Surrenda Link Investment Fund, the £28m property and TEP fund, is to realise a gain of 48.2% over the initial purchase price of a Derby-based commercial property in its portfolio.
The remaining properties in the portfolio continue to deliver strong capital growth, as well as a rental yield of 8.4% per annum, resulting in an unrealised gain to date of £2.483m.
Ernie Hayes, investment adviser at Surrenda-link, says: “This last week has seen another period of caution for investors; fund managers are moving to protect their portfolios. SLIF could be the secure growth alternative to cash that many investors are looking for.

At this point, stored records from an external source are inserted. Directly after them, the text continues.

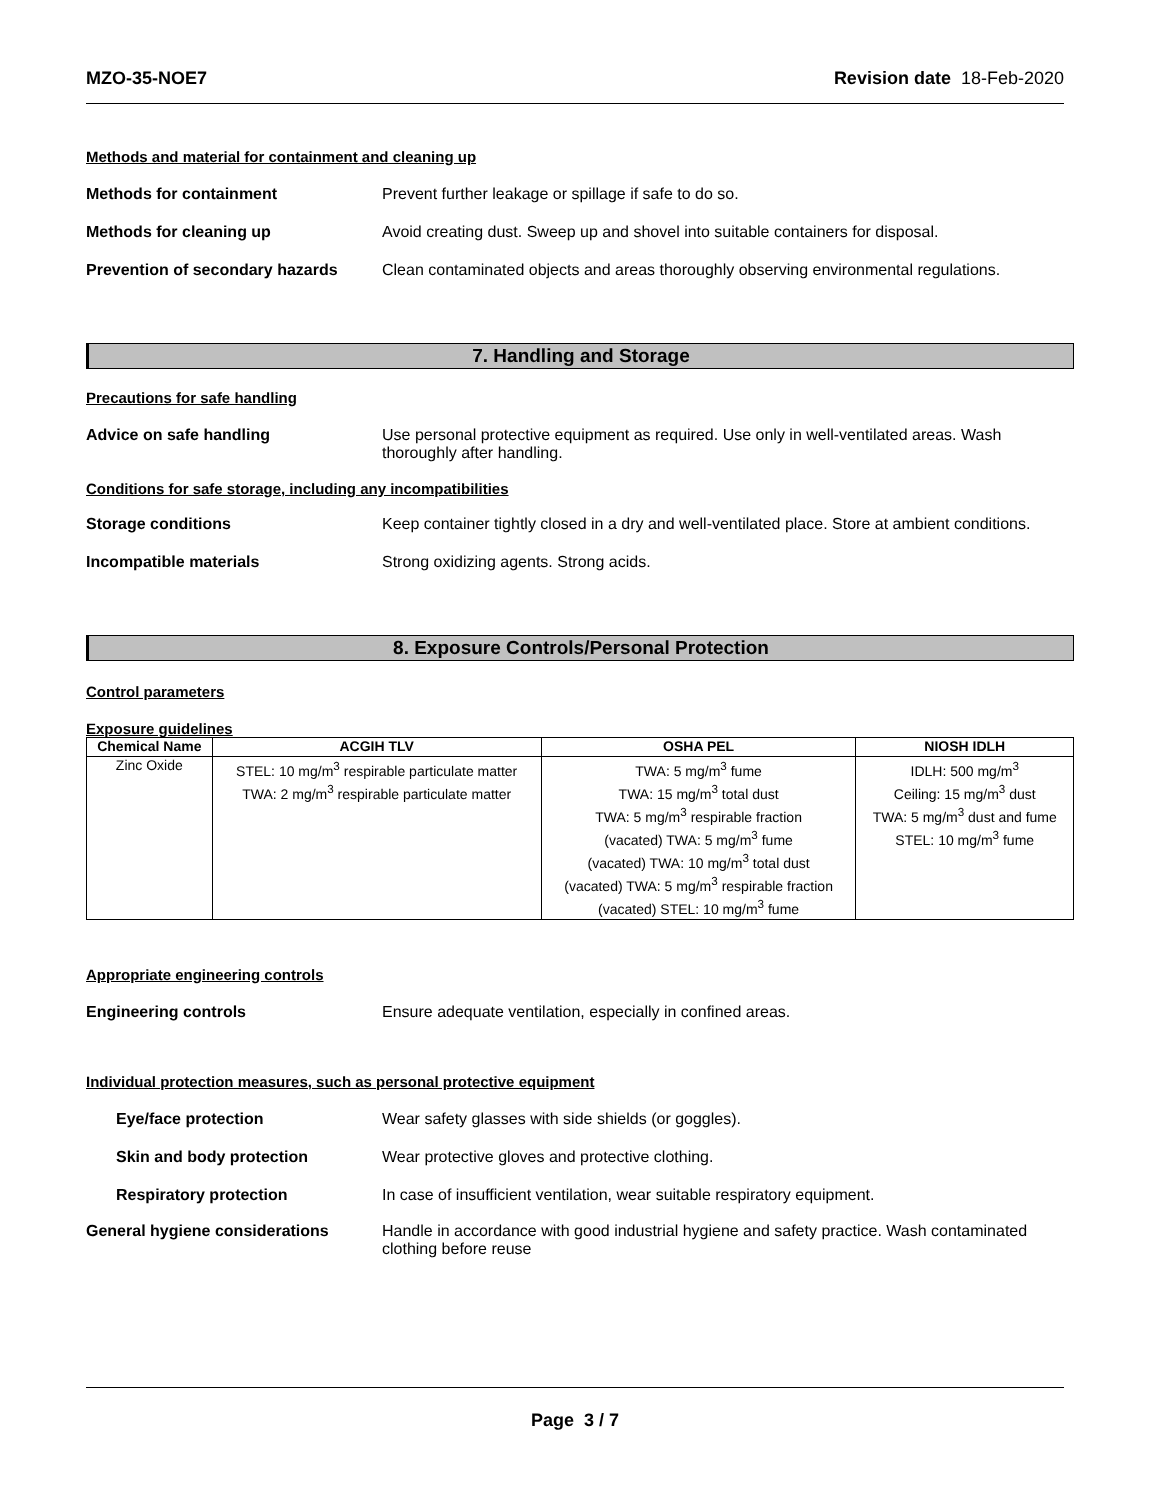MZO-35-NOE7 Revision date 18-Feb-2020
Methods and material for containment and cleaning up
Methods for containment Prevent further leakage or spillage if safe to do so.
Methods for cleaning up Avoid creating dust. Sweep up and shovel into suitable containers for disposal.
Prevention of secondary hazards
Clean contaminated objects and areas thoroughly observing environmental regulations.
7. Handling and Storage
Precautions for safe handling
Advice on safe handling Use personal protective equipment as required. Use only in well-ventilated areas. Wash thoroughly after handling.
Conditions for safe storage, including any incompatibilities
Storage conditions Keep container tightly closed in a dry and well-ventilated place. Store at ambient conditions.
Incompatible materials Strong oxidizing agents. Strong acids.
8. Exposure Controls/Personal Protection
Control parameters
Exposure guidelines
| Chemical Name | ACGIH TLV | OSHA PEL | NIOSH IDLH |
| --- | --- | --- | --- |
| Zinc Oxide | STEL: 10 mg/m<sup>3</sup> respirable particulate matter TWA: 2 mg/m<sup>3</sup> respirable particulate matter | TWA: 5 mg/m<sup>3</sup> fume TWA: 15 mg/m<sup>3</sup> total dust TWA: 5 mg/m<sup>3</sup> respirable fraction (vacated) TWA: 5 mg/m<sup>3</sup> fume (vacated) TWA: 10 mg/m<sup>3</sup> total dust (vacated) TWA: 5 mg/m<sup>3</sup> respirable fraction (vacated) STEL: 10 mg/m<sup>3</sup> fume | IDLH: 500 mg/m<sup>3</sup> Ceiling: 15 mg/m<sup>3</sup> dust TWA: 5 mg/m<sup>3</sup> dust and fume STEL: 10 mg/m<sup>3</sup> fume |
Appropriate engineering controls
Engineering controls Ensure adequate ventilation, especially in confined areas.
Individual protection measures, such as personal protective equipment
Eye/face protection Wear safety glasses with side shields (or goggles).
Skin and body protection Wear protective gloves and protective clothing.
Respiratory protection In case of insufficient ventilation, wear suitable respiratory equipment.
General hygiene considerations Handle in accordance with good industrial hygiene and safety practice. Wash contaminated clothing before reuse
Page 3 / 7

“Its resilient performance can be put down to the implicit smoothing effect in TEPs, low correlation attributes of property with the stock market, and the complementary nature of property and TEP assets. SLIF has proved its worth in uncertain conditions and has seen a promising start to its fifth year. Interest in the TEP market is picking up as investors look forward to an end to policy bonus cuts.”
The endowment market has welcomed the announcement of strong investment returns on the with-profit funds of the major life offices.
Prudential announced a return of 16.5% gross on their with-profits fund, one of their strongest performances to date. This and further positive announcements by Norwich Union and Standard Life should lead to a further improvement in TEP market confidence, as they continue to compare favourably with other types of long-term investments.
Hayes adds: “Surrenda-link is a specialist in alternative asset investment, with an intimate knowledge of the TEP market. It is able to source endowment policies on behalf of SLIF directly from policyholders thereby avoiding excessive up-front costs.
“TEP investors benefit from the underlying assets which are well diversified between UK and overseas equities, property and fixed income stock.”